Connecting via Facebook, emails, texting, tweets and instant messages can be convenient. Technology can offer fast ways to ask your husband to pick up lettuce at the grocery store on the way home or to let your wife know that you’ll be home later than usual.

But according to new findings, this convenience may come at the cost of closeness in your relationship.

That’s because researchers from Oxford University have found couples who keep in touch too much via technology tend to have less satisfying marriages.

How could this be?

The study surveyed social media used by 3,500 couples, including Facebook, emails, texts, tweets and instant messages. Couples who used five or more electronic channels of communication reported an average of 14 percent less relationship satisfaction than couples who were less electronically connected.

Shouldn’t connecting more — in any capacity or modality — foster closeness?
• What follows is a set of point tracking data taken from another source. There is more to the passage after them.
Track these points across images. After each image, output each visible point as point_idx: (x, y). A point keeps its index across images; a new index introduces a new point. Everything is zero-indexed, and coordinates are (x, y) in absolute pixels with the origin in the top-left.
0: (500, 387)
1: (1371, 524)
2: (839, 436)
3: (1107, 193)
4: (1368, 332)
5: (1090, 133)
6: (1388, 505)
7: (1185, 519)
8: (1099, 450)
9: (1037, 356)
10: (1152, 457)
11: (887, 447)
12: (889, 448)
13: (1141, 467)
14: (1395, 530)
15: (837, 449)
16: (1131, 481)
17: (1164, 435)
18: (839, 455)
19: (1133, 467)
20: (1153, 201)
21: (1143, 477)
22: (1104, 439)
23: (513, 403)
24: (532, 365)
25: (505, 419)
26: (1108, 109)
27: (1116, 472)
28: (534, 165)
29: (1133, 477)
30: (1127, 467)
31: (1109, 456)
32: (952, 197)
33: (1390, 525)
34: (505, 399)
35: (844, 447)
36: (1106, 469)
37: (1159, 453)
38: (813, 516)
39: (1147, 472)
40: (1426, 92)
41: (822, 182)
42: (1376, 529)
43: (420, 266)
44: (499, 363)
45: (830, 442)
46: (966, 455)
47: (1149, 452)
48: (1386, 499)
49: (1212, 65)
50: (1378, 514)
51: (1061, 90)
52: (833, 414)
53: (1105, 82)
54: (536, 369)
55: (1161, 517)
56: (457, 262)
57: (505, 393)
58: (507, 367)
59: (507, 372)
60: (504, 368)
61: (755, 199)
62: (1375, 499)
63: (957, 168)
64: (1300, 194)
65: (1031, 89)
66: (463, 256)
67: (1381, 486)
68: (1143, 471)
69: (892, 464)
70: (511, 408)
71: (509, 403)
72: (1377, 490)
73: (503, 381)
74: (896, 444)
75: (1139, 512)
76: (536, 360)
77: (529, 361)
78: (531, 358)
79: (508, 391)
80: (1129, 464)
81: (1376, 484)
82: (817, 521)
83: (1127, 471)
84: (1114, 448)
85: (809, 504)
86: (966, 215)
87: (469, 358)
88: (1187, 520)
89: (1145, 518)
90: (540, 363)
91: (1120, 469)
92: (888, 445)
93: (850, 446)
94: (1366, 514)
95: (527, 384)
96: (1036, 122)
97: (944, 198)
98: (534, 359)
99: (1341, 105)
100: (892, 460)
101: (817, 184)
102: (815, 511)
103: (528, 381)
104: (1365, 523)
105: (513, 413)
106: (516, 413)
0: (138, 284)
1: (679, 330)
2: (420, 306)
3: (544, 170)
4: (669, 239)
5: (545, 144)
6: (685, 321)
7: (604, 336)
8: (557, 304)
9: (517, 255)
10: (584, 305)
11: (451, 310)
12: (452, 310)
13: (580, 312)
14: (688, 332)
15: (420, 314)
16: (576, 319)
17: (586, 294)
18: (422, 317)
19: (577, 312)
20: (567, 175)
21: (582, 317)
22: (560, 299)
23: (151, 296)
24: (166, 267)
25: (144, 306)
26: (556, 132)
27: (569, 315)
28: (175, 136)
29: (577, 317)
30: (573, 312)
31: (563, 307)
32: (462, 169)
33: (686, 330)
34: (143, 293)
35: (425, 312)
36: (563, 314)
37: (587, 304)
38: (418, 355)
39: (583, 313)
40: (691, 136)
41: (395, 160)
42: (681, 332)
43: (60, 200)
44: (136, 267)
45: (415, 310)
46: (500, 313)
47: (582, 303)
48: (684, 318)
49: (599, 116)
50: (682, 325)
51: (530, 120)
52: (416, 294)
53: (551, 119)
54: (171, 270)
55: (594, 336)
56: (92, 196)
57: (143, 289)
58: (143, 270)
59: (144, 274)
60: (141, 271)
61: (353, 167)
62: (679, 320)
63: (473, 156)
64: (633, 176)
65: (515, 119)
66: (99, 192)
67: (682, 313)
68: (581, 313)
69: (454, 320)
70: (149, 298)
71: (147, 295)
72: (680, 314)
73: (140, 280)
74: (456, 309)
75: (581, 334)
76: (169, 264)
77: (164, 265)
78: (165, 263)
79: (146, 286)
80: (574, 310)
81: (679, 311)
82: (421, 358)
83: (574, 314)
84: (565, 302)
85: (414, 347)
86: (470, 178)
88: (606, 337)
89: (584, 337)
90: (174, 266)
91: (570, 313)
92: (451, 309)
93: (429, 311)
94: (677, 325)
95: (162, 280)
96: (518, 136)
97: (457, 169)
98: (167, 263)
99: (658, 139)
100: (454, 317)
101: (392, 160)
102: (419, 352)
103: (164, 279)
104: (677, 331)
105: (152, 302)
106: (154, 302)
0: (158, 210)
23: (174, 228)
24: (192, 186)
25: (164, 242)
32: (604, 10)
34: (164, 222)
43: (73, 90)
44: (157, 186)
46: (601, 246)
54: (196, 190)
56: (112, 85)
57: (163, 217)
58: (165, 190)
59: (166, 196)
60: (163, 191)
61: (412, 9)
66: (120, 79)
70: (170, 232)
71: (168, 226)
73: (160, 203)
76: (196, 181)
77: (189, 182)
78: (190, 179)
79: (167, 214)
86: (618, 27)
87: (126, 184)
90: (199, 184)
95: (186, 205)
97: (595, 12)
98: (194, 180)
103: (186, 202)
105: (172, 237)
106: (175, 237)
Well, yes and no. Any connection a with loved one beats no connection at all, provided that the connection is neutral or positive. Sending a text that reads, “See you after work” is neutral information-sharing. On the other hand, sending a text that says, “I love you!” conveys a much more positive message and fosters loving feelings… at least a bit. And swapping naughty texts back and forth over the course of the day gets you hot for each other when you climb in to bed together at night.

However, virtual connecting is never a substitute for physical togetherness and it can sometimes make matters worse in your relationship. Here are four reasons why:

1. Technology makes it easier to fight dirty.
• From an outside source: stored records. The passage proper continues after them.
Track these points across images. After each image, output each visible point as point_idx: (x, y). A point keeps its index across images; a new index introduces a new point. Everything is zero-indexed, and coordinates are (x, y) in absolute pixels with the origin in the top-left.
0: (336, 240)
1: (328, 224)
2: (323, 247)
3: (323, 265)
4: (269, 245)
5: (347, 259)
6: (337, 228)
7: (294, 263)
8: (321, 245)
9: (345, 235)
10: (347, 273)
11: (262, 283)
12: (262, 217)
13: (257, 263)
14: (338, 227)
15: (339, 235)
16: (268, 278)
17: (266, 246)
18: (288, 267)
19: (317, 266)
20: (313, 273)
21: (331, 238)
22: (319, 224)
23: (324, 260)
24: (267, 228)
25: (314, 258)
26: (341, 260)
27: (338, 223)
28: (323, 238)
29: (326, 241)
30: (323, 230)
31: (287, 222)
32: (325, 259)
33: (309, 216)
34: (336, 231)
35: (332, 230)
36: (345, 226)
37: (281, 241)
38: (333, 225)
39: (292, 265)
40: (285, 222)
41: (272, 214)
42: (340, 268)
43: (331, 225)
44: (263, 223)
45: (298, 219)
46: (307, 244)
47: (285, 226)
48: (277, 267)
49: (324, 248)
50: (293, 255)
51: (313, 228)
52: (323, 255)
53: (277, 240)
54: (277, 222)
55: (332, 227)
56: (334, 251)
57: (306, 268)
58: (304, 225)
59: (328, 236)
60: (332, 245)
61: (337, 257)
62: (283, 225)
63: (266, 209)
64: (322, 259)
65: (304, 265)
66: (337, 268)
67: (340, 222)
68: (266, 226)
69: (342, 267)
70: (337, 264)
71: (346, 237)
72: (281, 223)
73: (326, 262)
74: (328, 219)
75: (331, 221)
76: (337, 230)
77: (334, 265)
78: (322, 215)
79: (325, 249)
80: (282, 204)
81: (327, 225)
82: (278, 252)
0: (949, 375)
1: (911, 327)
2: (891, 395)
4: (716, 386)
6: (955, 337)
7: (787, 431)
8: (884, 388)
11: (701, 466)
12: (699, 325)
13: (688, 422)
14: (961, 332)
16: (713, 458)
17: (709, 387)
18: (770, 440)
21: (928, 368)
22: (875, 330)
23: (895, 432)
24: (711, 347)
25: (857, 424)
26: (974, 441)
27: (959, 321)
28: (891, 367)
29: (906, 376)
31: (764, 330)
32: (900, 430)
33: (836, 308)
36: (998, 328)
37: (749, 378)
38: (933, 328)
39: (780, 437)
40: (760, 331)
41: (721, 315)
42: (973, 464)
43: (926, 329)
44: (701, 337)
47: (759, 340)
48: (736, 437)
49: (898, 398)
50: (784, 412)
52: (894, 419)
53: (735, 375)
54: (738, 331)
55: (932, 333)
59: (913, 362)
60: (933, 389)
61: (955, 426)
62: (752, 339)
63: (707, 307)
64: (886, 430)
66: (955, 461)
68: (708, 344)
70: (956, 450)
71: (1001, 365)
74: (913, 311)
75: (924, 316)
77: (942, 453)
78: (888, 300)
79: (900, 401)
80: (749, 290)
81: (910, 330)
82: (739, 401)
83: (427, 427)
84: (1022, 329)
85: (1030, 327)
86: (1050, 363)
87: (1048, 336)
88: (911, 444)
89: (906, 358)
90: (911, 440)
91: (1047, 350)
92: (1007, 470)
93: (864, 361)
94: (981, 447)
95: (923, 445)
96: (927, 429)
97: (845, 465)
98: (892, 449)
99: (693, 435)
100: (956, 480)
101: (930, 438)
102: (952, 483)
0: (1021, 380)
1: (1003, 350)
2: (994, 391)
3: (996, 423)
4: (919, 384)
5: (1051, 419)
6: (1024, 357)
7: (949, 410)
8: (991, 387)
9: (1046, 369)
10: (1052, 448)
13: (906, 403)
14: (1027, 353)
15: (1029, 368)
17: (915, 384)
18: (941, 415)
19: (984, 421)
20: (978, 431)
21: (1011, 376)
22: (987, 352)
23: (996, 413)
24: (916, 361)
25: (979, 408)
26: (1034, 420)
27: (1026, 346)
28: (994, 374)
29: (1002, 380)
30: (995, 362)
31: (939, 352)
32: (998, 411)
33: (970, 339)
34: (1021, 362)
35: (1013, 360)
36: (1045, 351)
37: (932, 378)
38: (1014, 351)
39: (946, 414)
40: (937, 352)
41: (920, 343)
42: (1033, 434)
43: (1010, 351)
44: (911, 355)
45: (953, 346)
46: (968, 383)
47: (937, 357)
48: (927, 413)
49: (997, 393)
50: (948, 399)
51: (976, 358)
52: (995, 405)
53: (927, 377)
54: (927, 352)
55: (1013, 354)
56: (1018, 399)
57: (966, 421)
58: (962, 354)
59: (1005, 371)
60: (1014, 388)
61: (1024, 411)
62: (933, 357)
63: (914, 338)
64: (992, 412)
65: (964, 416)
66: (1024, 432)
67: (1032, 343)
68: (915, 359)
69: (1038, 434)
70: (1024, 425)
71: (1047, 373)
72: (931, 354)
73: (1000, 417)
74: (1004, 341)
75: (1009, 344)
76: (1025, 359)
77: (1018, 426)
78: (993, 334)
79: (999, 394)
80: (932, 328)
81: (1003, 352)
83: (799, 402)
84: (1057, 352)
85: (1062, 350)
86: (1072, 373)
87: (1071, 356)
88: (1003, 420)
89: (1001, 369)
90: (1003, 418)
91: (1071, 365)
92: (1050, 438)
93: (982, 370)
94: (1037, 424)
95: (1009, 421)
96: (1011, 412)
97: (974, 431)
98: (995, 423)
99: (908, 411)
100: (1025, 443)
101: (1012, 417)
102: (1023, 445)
Anger can be too easily impulsively shot out in an email or text. Too many folks dash off a quick nasty comment in response to something that annoyed them. If they click and send before they’ve had time to calm down and think through a more tactful response, there’s likely to be trouble ahead.

2. “Checking things online” interrupts your quality time together.

Folks who connect over so many electronic channels with their loved ones may be doing the same with friends and business partners. Therein lies the problem. Maintaining all those connections can slice and dice your time with your main loved one. Each and every interruption to your time alone together diminishes the intensity of your connection.